What to work on
Exact copy, pictures excluded: write out every line below.

= = = = = = =

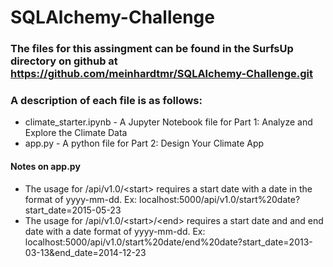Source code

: # SQLAlchemy-Challenge

### The files for this assingment can be found in the SurfsUp directory on github at https://github.com/meinhardtmr/SQLAlchemy-Challenge.git 

### A description of each file is as follows:
- climate_starter.ipynb - A Jupyter Notebook file for Part 1: Analyze and Explore the Climate Data
- app.py - A python file for Part 2: Design Your Climate App
#### Notes on app.py
  - The usage for /api/v1.0/\<start> requires a start date with a date in the format of yyyy-mm-dd. Ex: localhost:5000/api/v1.0/start%20date?start_date=2015-05-23
  - The usage for /api/v1.0/\<start>/\<end> requires a start date and and end date with a date format of yyyy-mm-dd. 
    Ex: localhost:5000/api/v1.0/start%20date/end%20date?start_date=2013-03-13&end_date=2014-12-23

= = = = = = =

Written response
Source code

: # SQLAlchemy-Challenge

### The files for this assingment can be found in the SurfsUp directory on github at https://github.com/meinhardtmr/SQLAlchemy-Challenge.git 

### A description of each file is as follows:
- climate_starter.ipynb - A Jupyter Notebook file for Part 1: Analyze and Explore the Climate Data
- app.py - A python file for Part 2: Design Your Climate App
#### Notes on app.py
  - The usage for /api/v1.0/\<start> requires a start date with a date in the format of yyyy-mm-dd. Ex: localhost:5000/api/v1.0/start%20date?start_date=2015-05-23
  - The usage for /api/v1.0/\<start>/\<end> requires a start date and and end date with a date format of yyyy-mm-dd. 
    Ex: localhost:5000/api/v1.0/start%20date/end%20date?start_date=2013-03-13&end_date=2014-12-23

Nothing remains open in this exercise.